The torch is being passed between Agnico Eagle’s Kivalliq gold mines.
After years of exploration, planning and construction, Agnico Eagle poured its first gold at the Meliadine mine, 25 km north of Rankin Inlet, on Feb. 21. The celebratory occasion came slightly ahead of schedule and construction is expected to be under budget, according to Sean Boyd, vice-chair and CEO of Agnico Eagle.
“This is a historic day and a very proud day for Agnico, and also for Nunavut and for Canada,” Boyd said while addressing workers at the Meliadine site. “It was an example of outstanding teamwork.”
Employees admired and held a hefty 64-pound gold and silver bar – consisting of 80 per cent of the former precious metal – formed from that initial February gold pour.
Meliadine, which has 3.7 million ounces of proven and probable gold, is expected to remain in production for close to 15 years and will require close to 1,000 workers until phase two begins in 2022, at which point the workforce is projected to double.
Agnico Eagle budgetted $1.2 billion to advance Meliadine and the Amaruq gold deposit to the mining stage.
At Amaruq, 64 km from Meadowbank by road, lies an estimated 2.9 million ounces of gold. Mining at the Whale Tail deposit has already started. Commercial production is expected by third quarter of 2019. Agnico Eagle has publicized plans for extracting Amaruq gold into 2024, but exploration could extend the mine life beyond that.
At Meadowbank, where commercial production was achieved in 2010, gold production reached the three million ounce mark in the final quarter of 2018. Mining will stop at Meadowbank before the end of the year but the site will be used for processing Amaruq ore.
“Nunavut has the potential to be a strategic operating platform with the ability to generate strong gold production and cash flows over several decades,” Agnico Eagle stated in its most recent quarterly report.
The Kivalliq Inuit Asssociation (KIA) has Inuit Impact Benefit Agreements (IIBA) with Agnico Eagle for each of its mining operations in the region.
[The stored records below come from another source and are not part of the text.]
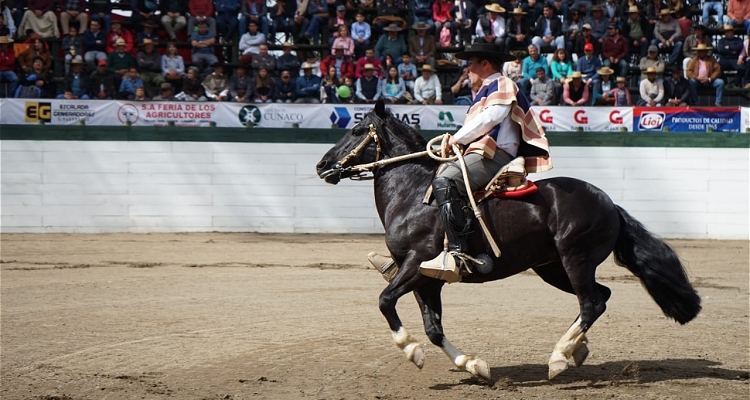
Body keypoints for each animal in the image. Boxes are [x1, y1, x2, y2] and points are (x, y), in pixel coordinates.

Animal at [314, 100, 704, 382]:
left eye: (357, 130)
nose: (322, 166)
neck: (412, 194)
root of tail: (608, 203)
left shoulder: (414, 265)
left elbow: (385, 302)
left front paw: (411, 351)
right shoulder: (426, 279)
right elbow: (433, 328)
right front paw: (473, 365)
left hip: (575, 260)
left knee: (591, 302)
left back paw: (559, 358)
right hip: (552, 268)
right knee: (599, 297)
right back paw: (577, 349)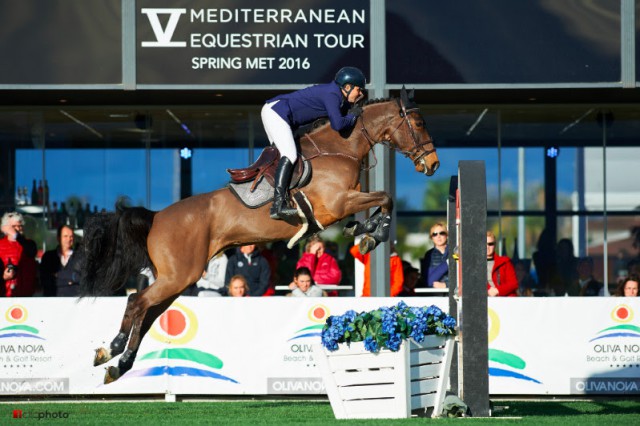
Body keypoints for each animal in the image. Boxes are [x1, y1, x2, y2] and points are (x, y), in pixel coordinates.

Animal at [80, 86, 440, 382]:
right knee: (137, 301)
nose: (433, 165)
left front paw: (365, 232)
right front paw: (373, 233)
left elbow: (377, 204)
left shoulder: (340, 206)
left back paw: (118, 363)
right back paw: (113, 349)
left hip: (176, 279)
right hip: (179, 275)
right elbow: (385, 197)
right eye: (419, 123)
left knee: (147, 313)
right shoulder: (339, 202)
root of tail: (156, 217)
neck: (340, 148)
The KIA and Agnico Eagle are working toward an implementation and monitoring plan to “clearly define what roles are required of each organization as it relates to implementation of each specific IIBA,” said KIA executive director Gabriel Karlik. “This new plan will set clear timelines on action items and how reporting is managed. It will also aid in the collection of statistical data related to mine operation and monitoring plans moving forward.”
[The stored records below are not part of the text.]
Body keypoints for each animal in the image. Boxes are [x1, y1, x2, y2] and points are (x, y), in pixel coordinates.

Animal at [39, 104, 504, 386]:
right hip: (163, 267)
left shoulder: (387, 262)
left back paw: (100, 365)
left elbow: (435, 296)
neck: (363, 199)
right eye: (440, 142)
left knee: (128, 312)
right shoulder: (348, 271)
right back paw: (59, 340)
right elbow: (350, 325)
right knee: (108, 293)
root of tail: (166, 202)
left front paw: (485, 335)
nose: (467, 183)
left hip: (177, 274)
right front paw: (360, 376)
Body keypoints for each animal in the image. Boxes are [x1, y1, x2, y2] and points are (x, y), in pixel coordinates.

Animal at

The KIA’s lands department and the planning and implementation department work very closely with Nunavut Tunngavik and the other co-management bodies to ensure mining and exploration companies comply with the rules, regulations and statutes protecting Inuit rights to the land, including water and wildlife, Karlik added.
Prospects for cleaner power, high-speed internet
The federal government announced in February it would commit $1.6 million toward a Kivalliq Hydro-Fibre Link Project feasibility study, spearheaded by the Kivalliq Inuit Association. The initiative would bring hydroelectric power and high-speed internet to Agnico Eagle’s mine sites, Rankin Inlet, Baker Lake, Arviat, Chesterfield Inlet and Whale Cove. The electric and fibre line would be routed through Gillam, Man.
In the legislative assembly on Feb. 27, Premier Joe Savikataaq said the hydro-fibre study is expected to be complete in a year.
Arviat North-Whale Cove MLA John Main said “one can foresee tremendous benefits to local businesses, to our governments as well as for the mining companies” if the project comes to fruition.
Agnico Eagle, as the largest consumer of electricity in the Kivalliq, stated that it’s researching a wind farm at Meliadine as a short-term method of reducing greenhouse gas emissions from diesel until the hydroelectric line is in place.